Lorsque l'on surveille sa glycémie, il est possible de continuer à consommer du fromage, sans que cela ne soit synonyme de restriction. Certains fromages peuvent même avoir des bienfaits spécifiques. Voici l'essentiel à savoir.
Que vous soyez récemment diagnostiqué comme résistant à l'insuline ou que cela soit une réalité de longue date, il est naturel de se poser des questions sur votre alimentation. Pour prévenir d’éventuelles complications de santé, limiter les sucres et les graisses saturées est souvent recommandé, en évitant notamment les aliments ultra-transformés. Mais qu’en est-il du fromage ? Doit-on l'éliminer ?
L'insuline, hormone clé produite par le pancréas, régule la glycémie. La résistance à l'insuline se développe lorsque les cellules deviennent moins réactives à cette hormone, rendant nécessaire une production de plus en plus importante d'insuline. À long terme, cela peut conduire à un épuisement du pancréas et favoriser le diabète de type 2. Ce phénomène est souvent observé chez les personnes souffrant de syndrome métabolique ou de syndrome des ovaires polykystiques.
Une production excessive d'insuline peut également engendrer d'autres problèmes de santé tels que l'hypertension ou des troubles lipidiques, augmentant ainsi le risque cardiovasculaire.
Fromages à éviter en cas de résistance à l'insuline
Pour freiner l'aggravation de l'insulino-résistance et minimiser les risques cardiaques, il est conseillé d’adopter une activité physique régulière et d'ajuster son alimentation. Toutefois, éviter complètement les graisses saturées, notamment dans les fromages, n'est pas toujours nécessaire. En effet, tous les fromages ne se valent pas en matière de santé.
Un autre point d’attention est leur teneur en sodium. Selon la diététicienne Amy Brownstein, auteure pour EatingWell, "Une alimentation riche en sodium augmente le risque de maladies cardiaques". À l'inverse, les protéines et le calcium présents dans les produits laitiers ont montré un potentiel bénéfique pour la régulation des glucides, comme l’a indiqué une étude du Centre de ressources et d’informations nutritionnelles (Cerin).

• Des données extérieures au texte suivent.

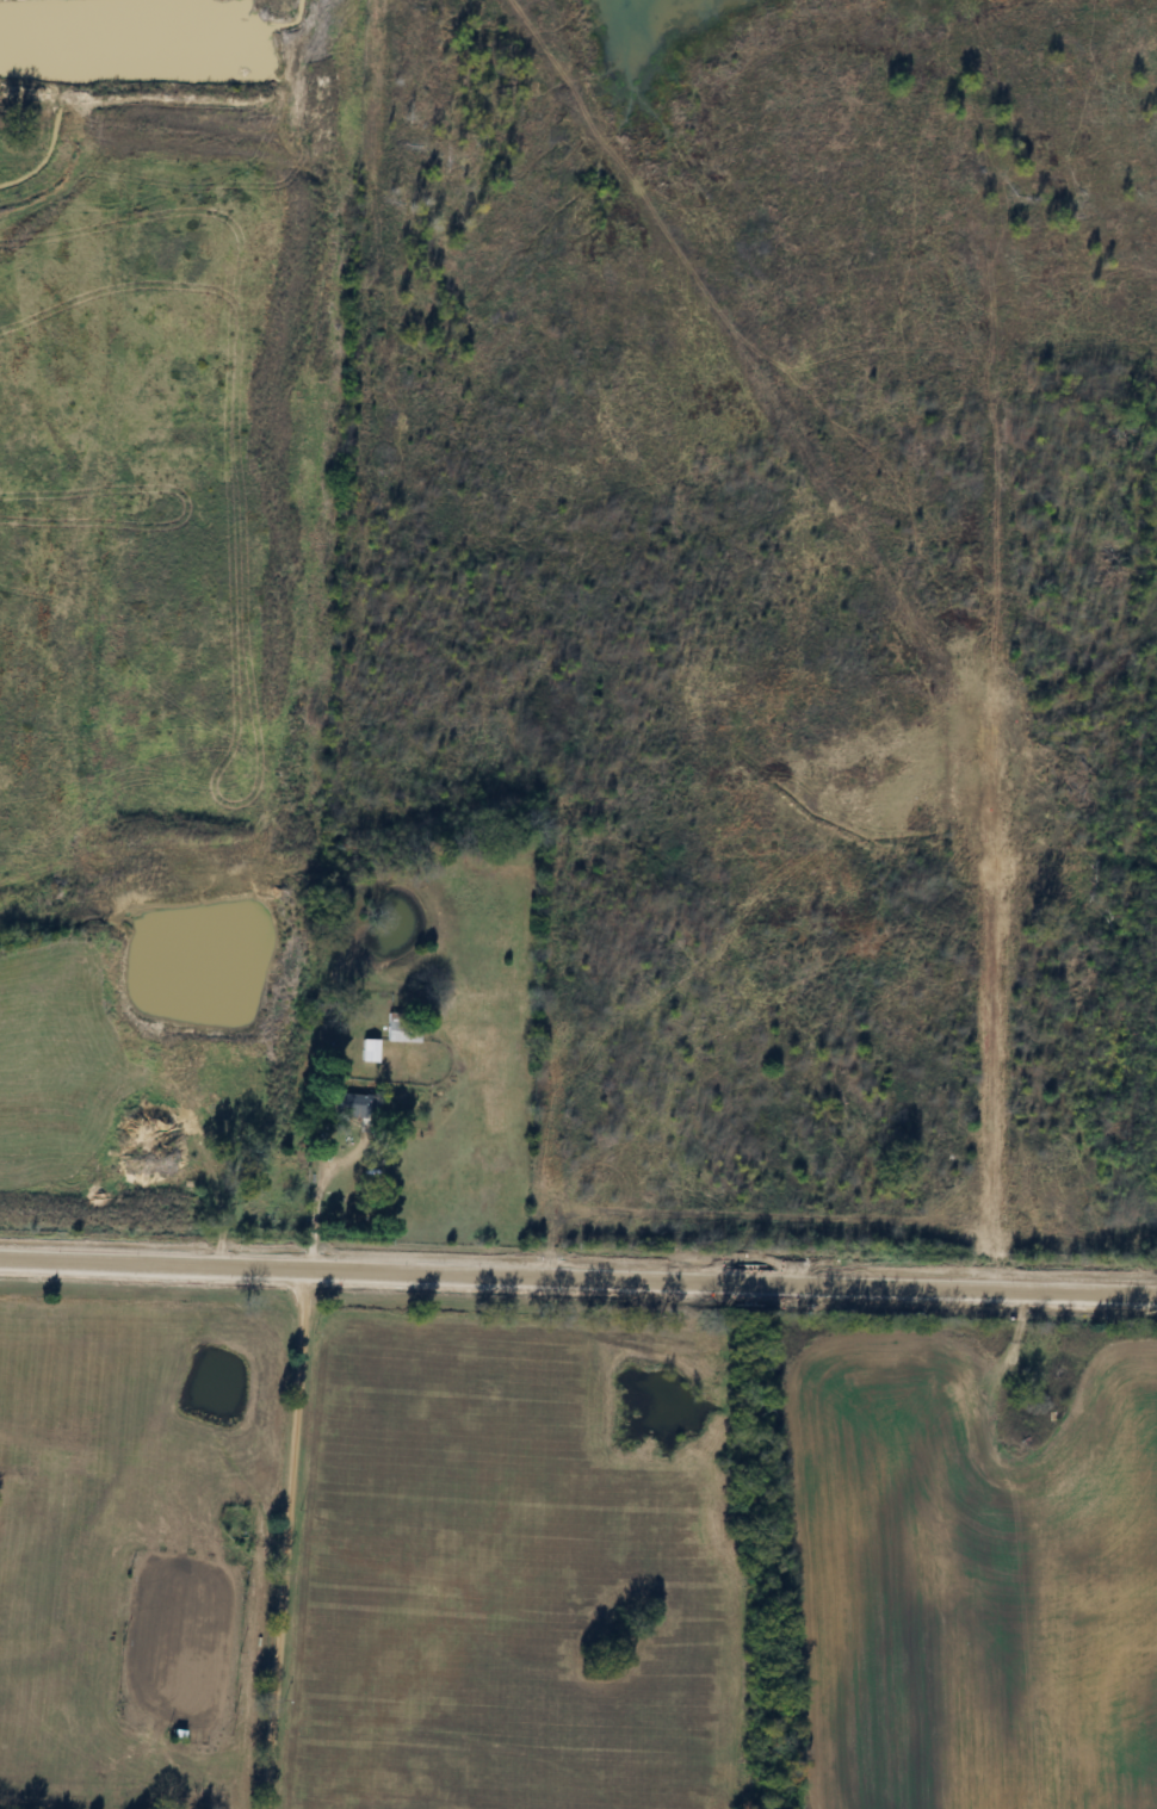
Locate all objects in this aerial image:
building: (400, 1031)
building: (366, 1050)
road: (318, 1206)
road: (578, 1274)
road: (289, 1537)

Il est donc conseillé d'opter pour des fromages riches en protéines, tout en veillant à choisir ceux qui sont faibles en sodium et en graisses saturées. Les fromages allégés ou frais tels que le cottage cheese, la ricotta ou la mozzarella peuvent être de bonnes options.
Fromages contenant des probiotiques bénéfiques
Les fromages ne se contentent pas d'être une source de calcium ; ils renferment aussi des probiotiques, des micro-organismes vivants qui favorisent la santé intestinale. Ces probiotiques sont étroitement liés à la régulation de la glycémie, un lien corroboré par des recherches de l'Inserm.
La diététicienne Toby Amidor, également citée par EatingWell, recommande de privilégier les fromages riches en probiotiques. Les fromages à pâtes persillées en sont particulièrement fournis, bien qu'ils soient souvent salés. Les fromages à pâte molle (comme le brie ou le camembert) et à pâte pressée non cuite (comme le gouda ou le cheddar) représentent de bonnes alternatives, bien qu’ils restent à consommer avec précaution en raison de leur teneur en sel.
En fin de compte, la modération est la clé. Pour limiter les effets néfastes des fromages, envisagez de les accompagner de légumes ou de céréales qui apportent des fibres, permettant ainsi une gestion optimale de la glycémie.